### To do
Tell me how many lines of the entries below include the string "Pays", and give only the number.

### Input data
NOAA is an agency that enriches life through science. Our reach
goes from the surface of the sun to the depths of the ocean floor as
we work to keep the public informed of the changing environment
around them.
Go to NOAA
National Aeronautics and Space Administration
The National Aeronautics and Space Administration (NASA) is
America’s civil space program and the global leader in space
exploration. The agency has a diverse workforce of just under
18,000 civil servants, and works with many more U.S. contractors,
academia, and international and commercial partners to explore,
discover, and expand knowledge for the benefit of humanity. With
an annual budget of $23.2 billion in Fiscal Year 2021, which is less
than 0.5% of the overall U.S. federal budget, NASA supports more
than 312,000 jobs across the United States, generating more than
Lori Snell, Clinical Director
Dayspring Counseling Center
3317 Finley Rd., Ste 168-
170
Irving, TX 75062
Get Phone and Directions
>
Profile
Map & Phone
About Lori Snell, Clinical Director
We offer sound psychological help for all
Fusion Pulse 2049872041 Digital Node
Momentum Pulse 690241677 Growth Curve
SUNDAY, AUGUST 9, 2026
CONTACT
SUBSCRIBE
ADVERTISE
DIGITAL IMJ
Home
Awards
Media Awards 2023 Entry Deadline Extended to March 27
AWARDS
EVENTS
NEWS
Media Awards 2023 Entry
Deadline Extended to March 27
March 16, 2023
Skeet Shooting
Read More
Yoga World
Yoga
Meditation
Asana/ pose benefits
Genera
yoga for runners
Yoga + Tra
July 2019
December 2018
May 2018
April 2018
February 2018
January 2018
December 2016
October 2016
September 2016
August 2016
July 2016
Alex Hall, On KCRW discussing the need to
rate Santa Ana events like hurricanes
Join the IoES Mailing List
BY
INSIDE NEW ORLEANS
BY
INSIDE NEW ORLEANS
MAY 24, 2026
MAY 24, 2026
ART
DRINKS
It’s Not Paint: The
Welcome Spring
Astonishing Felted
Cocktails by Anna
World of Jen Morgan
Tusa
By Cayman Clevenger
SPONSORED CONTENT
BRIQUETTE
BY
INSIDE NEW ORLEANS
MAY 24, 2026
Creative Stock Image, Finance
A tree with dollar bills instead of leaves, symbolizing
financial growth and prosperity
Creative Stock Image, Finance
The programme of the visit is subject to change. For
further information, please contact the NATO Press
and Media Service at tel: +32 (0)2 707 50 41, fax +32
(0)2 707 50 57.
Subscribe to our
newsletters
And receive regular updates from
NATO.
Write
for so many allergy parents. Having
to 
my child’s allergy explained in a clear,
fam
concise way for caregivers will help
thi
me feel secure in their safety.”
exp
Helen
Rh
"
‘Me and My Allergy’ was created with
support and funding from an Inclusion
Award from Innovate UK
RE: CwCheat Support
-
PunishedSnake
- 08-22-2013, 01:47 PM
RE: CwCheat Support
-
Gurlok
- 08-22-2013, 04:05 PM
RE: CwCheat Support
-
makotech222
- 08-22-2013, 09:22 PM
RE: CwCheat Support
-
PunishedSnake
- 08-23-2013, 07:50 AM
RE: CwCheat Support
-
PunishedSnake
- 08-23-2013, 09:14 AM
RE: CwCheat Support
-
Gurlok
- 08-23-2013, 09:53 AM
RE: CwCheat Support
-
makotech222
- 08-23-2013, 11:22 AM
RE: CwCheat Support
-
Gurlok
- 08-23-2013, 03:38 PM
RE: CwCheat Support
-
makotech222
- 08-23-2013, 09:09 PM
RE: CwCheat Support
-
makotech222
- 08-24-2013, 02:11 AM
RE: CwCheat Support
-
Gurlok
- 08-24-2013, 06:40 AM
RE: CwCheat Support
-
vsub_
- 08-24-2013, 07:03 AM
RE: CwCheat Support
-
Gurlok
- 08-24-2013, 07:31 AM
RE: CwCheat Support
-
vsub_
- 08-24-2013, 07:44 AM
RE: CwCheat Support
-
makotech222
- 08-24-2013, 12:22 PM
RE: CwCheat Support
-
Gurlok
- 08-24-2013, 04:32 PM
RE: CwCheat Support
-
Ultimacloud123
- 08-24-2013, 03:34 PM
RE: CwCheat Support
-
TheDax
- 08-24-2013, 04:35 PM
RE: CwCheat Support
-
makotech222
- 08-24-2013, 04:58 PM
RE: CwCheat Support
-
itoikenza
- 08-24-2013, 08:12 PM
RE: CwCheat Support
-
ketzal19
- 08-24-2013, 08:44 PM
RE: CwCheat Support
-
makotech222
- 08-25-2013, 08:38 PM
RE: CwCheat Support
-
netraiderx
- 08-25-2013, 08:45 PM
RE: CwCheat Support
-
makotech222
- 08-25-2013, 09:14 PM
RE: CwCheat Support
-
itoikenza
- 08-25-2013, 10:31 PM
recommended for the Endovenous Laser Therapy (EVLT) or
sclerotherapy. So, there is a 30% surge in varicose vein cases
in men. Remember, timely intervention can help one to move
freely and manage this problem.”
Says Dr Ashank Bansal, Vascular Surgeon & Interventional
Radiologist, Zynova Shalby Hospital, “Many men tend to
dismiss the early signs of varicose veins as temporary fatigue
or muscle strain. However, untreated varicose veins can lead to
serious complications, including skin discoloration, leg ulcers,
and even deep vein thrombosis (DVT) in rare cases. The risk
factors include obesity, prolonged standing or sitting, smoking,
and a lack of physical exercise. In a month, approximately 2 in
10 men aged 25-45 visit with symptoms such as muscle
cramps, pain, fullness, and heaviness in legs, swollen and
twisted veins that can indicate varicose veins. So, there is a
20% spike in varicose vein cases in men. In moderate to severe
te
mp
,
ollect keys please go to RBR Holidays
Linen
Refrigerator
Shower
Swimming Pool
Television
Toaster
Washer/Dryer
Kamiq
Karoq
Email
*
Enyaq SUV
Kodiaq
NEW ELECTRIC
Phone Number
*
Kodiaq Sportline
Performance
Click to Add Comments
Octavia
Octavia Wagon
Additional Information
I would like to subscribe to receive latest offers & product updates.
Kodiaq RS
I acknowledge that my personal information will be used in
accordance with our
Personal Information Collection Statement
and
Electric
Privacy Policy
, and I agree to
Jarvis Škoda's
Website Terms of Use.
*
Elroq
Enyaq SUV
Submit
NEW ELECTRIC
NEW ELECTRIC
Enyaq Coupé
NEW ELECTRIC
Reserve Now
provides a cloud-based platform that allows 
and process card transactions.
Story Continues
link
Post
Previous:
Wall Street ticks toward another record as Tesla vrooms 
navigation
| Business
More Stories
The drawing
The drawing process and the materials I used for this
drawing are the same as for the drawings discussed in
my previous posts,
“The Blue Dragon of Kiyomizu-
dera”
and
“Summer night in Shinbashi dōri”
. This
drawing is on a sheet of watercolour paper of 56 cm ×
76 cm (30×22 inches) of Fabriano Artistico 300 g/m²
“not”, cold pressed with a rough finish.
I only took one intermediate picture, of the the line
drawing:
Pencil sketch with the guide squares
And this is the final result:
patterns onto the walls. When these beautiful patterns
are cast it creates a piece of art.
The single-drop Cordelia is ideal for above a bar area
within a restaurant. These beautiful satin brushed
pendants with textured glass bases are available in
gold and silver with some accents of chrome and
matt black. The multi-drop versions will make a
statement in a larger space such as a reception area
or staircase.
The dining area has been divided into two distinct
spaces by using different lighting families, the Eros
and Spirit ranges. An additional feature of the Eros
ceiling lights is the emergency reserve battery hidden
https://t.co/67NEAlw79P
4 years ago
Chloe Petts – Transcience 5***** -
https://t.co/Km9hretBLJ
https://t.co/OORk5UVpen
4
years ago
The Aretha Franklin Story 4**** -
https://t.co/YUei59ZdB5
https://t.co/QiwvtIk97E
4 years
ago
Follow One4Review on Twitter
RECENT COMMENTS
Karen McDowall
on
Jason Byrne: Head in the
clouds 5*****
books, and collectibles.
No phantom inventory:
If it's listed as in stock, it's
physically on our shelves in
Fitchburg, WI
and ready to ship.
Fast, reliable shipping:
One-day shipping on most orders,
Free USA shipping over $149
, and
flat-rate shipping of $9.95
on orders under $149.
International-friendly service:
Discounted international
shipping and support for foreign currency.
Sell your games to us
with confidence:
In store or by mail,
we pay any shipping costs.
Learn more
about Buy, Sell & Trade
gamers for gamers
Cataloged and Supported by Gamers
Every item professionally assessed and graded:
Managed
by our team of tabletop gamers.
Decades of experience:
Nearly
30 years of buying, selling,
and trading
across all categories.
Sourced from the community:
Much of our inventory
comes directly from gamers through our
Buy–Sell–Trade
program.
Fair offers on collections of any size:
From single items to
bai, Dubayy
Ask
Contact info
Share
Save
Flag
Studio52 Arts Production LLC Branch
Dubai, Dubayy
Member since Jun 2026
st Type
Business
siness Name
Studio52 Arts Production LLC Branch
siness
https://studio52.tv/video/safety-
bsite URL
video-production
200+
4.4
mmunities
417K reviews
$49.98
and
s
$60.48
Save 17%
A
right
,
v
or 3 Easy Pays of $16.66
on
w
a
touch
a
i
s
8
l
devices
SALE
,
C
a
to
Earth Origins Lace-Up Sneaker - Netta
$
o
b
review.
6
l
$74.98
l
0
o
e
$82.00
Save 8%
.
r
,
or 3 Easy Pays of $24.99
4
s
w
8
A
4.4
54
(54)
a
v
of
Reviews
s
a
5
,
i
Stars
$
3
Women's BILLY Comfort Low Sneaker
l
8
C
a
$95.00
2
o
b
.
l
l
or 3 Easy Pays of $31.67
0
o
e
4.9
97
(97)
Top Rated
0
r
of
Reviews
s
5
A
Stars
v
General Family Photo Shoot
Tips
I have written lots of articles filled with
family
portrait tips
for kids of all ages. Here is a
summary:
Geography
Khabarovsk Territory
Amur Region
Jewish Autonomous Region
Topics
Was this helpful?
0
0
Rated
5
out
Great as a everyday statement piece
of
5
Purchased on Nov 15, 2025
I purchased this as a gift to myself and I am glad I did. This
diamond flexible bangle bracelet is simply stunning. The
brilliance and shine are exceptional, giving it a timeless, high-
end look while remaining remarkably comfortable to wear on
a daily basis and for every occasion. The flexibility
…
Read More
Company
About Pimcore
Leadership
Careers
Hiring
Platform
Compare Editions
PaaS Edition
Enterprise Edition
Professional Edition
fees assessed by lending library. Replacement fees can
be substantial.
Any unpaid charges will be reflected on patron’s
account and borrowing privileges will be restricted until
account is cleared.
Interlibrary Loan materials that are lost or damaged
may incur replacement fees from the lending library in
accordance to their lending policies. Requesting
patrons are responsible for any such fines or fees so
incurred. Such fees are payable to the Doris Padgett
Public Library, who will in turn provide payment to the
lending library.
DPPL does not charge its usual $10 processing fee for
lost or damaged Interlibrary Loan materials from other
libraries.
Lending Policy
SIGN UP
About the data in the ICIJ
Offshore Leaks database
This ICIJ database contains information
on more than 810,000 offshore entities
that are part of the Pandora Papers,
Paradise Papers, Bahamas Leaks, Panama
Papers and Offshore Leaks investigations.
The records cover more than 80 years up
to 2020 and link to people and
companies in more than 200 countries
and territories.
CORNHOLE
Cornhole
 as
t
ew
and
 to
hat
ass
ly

### Written reply
3